Auch ein Gewitter konnte am Ende des MSC Puma Kuppenheim in seinem Heimspiel gegen den MBV Budel stoppen. Der amtierende deutsche Meister besiegte die Gäste aus den Niederlanden klar mit 11:0 und feierte damit im ersten Spiel den ersten Sieg. Die Partie musste im letzten Viertel aufgrund eines Gewitters kurzfristig unterbrochen. Zudem wurde auch vor den rund 550 Zuschauern verspätet angepfiffen, da die Schiedsrichter noch im Stau standen. Die Begnung wurde mit einer Schweigeminute für verstorbenen Heiner Siebracht eröffnet. Anschließend übernahmen die Hausherren von Beginn an die Initative. Tore fielen allerdings nur zwei. In der 12. Minute brachte Jannis Schmitt die Hausherren in Führung. Das 2:0 erzielte Max Schmitt dann sechs Minuten später. Auch im zweiten Abschnitt war der MSC Puma das bessere Team und erhöhte in der 22. Minute durch Robin Benz auf 3:0. Die 4:0-Halbzeitführung erzielte Jannis Schmitt in der 28. Spielminute. Nach der Halbzeit zeigten sich die Pumas dann aber bissiger. Max Schmitt (45., 55., 57., 59.), Faisz (48.) und Jannis Schmitt (51.) bauten die Führung auf 10:0 aus. Im letzten Viertel bestimmte vor allem das Gewitter das Geschehen auf dem Platz. Jannis Schmitt gelang in der 77. Minute noch der 11:0-Endstand.

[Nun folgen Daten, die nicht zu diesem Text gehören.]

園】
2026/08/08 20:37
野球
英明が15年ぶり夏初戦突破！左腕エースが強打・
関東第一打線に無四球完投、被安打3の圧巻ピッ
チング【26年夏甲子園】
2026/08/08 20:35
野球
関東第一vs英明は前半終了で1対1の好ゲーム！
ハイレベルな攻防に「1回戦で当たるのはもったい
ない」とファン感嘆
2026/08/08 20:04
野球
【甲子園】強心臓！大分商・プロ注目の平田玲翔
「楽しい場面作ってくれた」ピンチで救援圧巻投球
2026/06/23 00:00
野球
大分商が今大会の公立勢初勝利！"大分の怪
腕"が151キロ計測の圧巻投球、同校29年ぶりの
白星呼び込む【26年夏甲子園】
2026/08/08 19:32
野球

„Man muss ganz ehrlich sagen, dass wir das so nicht erwartet haben. Malchin hat wirklich sehr gut gespielt, aber am Ende geht ein Spiel dann doch 80 Minuten“, fasste Jarmens Sportleiter Roland Kick die Partie des MSC Jarmen beim MSC Kobra Malchin zusammen. Lange ging es hin und her zwischen den beiden Mannschaften. Doch am Ende setzte sich der Favorit aus Jarmen vor den rund 400 Zuschauern mit 5:3 durch. „Im letzten Viertel haben wir es dann auch geschafft mit Ruhe und Kontrolle die Partie in unsere Richtung zu drehen“, so Kick. Die Tore für den letztendlich verdienten Erfolg des MSC Jarmen erzielten Miguel Gomez (4) und Hardy Kick. Für die wacker kämpfenden Malchiner war dreimal Robin Wenzlaff erfolgreich.